The answer is $(m,n)=(p^a,p^b)$ with $a \geq b$ and $p$ prime. These work, since for any $k$ we have $$\frac{\sigma(p^k)-1}{p^k-1}=\frac{p^k+\cdots+p}{p^k-1}=\frac{p\cdot \frac{p^k-1}{p-1}}{p^k-1}=\frac{p}{p-1}.$$I now show that these are the only solutions. The key claim is the following.
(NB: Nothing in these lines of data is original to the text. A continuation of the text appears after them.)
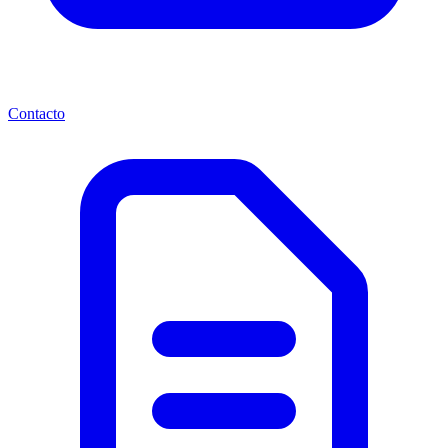
Contacto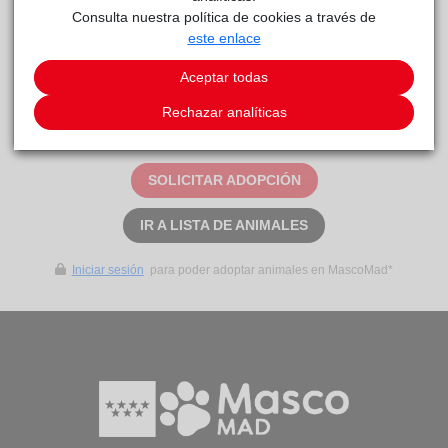
Consulta nuestra política de cookies a través de
este enlace
KALI
Centro
reside actualmente en el centro de acogida
de Protección Animal
.
Aceptar todas
Rechazar analíticas
Este animal aún no ha recibido solicitudes de
adopción
SOLICITAR ADOPCIÓN
IR A LISTA DE ANIMALES
Iniciar sesión
para poder adoptar animales en MascoMad*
Claim: In general, we have $\sigma(mn) \geq m\sigma(n)+\sigma(m)-m$. Proof: Observe that the LHS counts the sum of the proper divisors of $m$, as well as $m$ times the divisors of $n$. All of these are divisors of $mn$, and they are distinct for size reasons. $\blacksquare$ Note that equality only holds if the set of divisors of $mn$ is precisely the union of the proper divisors of $m$ and $m$ times the divisors of $n$. This clearly implies that no primes not dividing $m$ can divide $n$, since if $q$ is such a prime then $q$ is a divisor of $mn$ but is not a proper divisor of $m$, nor can it be divisible by $m$. On the other hand, if we have two primes $p,q$ dividing $m$ with $p \mid n$, then $p^{\nu_p(m)+1}$ is a divisor of $mn$, but not a divisor of $m$ nor divisible by $m$. Thus $m$ is a prime power, hence $n$ is a power of the same prime. Now we perform algebraic manipulations. $$\frac{\sigma(mn)-1}{mn-1}=\frac{\sigma(m)-1}{m-1}=\frac{m\sigma(n)-m}{mn-m}=\frac{m\sigma(n)-m+\sigma(m)-1}{mn-m+m-1}=\frac{m\sigma(n)+\sigma(m)-m-1}{mn-1},$$hence we require $\sigma(mn)=m\sigma(n)+\sigma(m)-m$. Thus $m,n$ must be powers of the same prime. $\blacksquare$

I actually think this was a pretty easy problem for a P8. Every step was motivated and not too long of a solution.

In particular, m,n are prime powers, as desired.

This is one of those ``solution comes out of nowhere" problems where you have to do the algebraic manipulation and somehow notice that you're just done without thinking too much beforehand. The answer is $(p^a, p^b)$ for $a \geq b$, which work. Observe that \[\frac{\sigma(m)-1}{m-1} = \frac{\sigma(n) - 1}{n-1} = \frac{m\sigma(n) + \sigma(m) - m-1}{mn-1}\]in other words $\sigma(mn) = m\sigma(n) + \sigma(m) - m$. The key now is that $m\sigma(n)$ is a copy of the divisors from $n$ (because $m>n$), so all the divisors of $mn$ are given by \[D_{mn} = \{1, e_2, e_3, \dots, e_{\ell - 1}, m, md_2, md_3, \dots, md_{k-1}, mn\}\]where the $e_i$ are divisors of $m$ and $d_i$ are divisors of $n$. In particular, the $d_i$ are a subset of the $e_i$, so $n \mid m$. Now $\gcd(m, n) > 1$, so take some prime $p \mid m$ that also divides $n$. Say that $\nu_p(m) = k$; then $p^{k+1}$ divides $mn$, hence it is one of the $md_i$, hence $m$ is a prime power and it follows $n$ must also be a prime power, as needed.